■ EXTRACTED INFORMATION ■
::::::::::

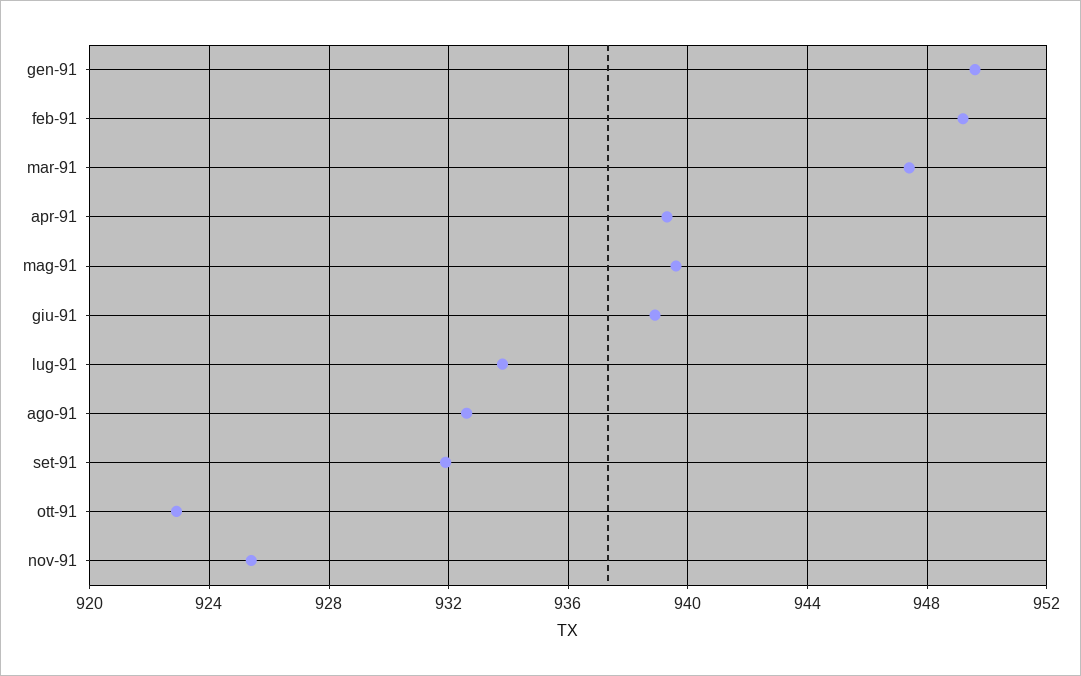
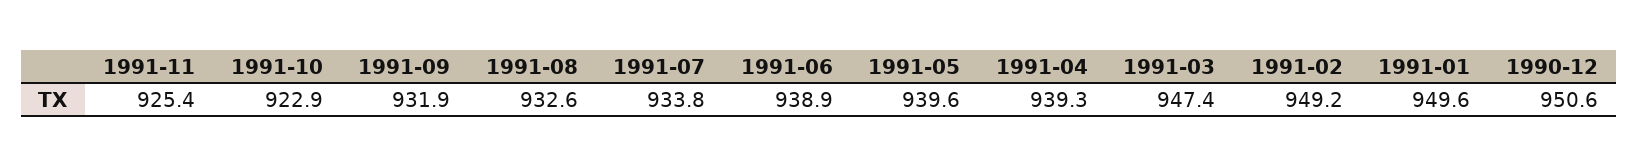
1990-12: none -> 950.6

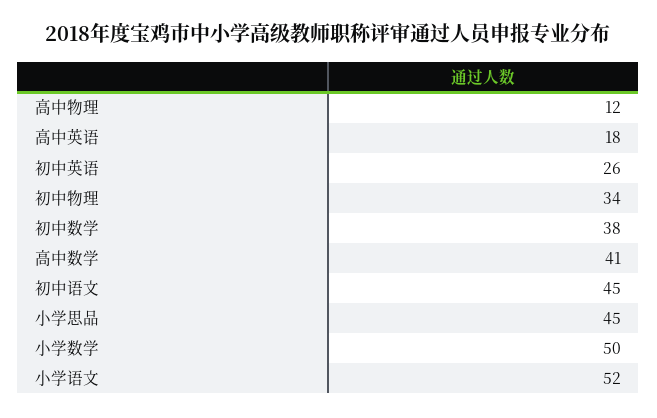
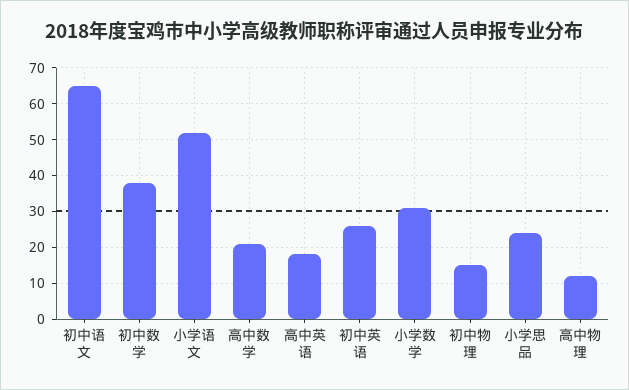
初中物理: 34 -> 15
高中数学: 41 -> 20
初中语文: 45 -> 65
小学思品: 45 -> 25
小学数学: 50 -> 30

::::::::::

■ TASK TO COMPLETE ■
Every line of the data above should be repeated exactly. Omit the pictures.

■ EXERCISE SOLUTION ■
1990-12: none -> 950.6

初中物理: 34 -> 15
高中数学: 41 -> 20
初中语文: 45 -> 65
小学思品: 45 -> 25
小学数学: 50 -> 30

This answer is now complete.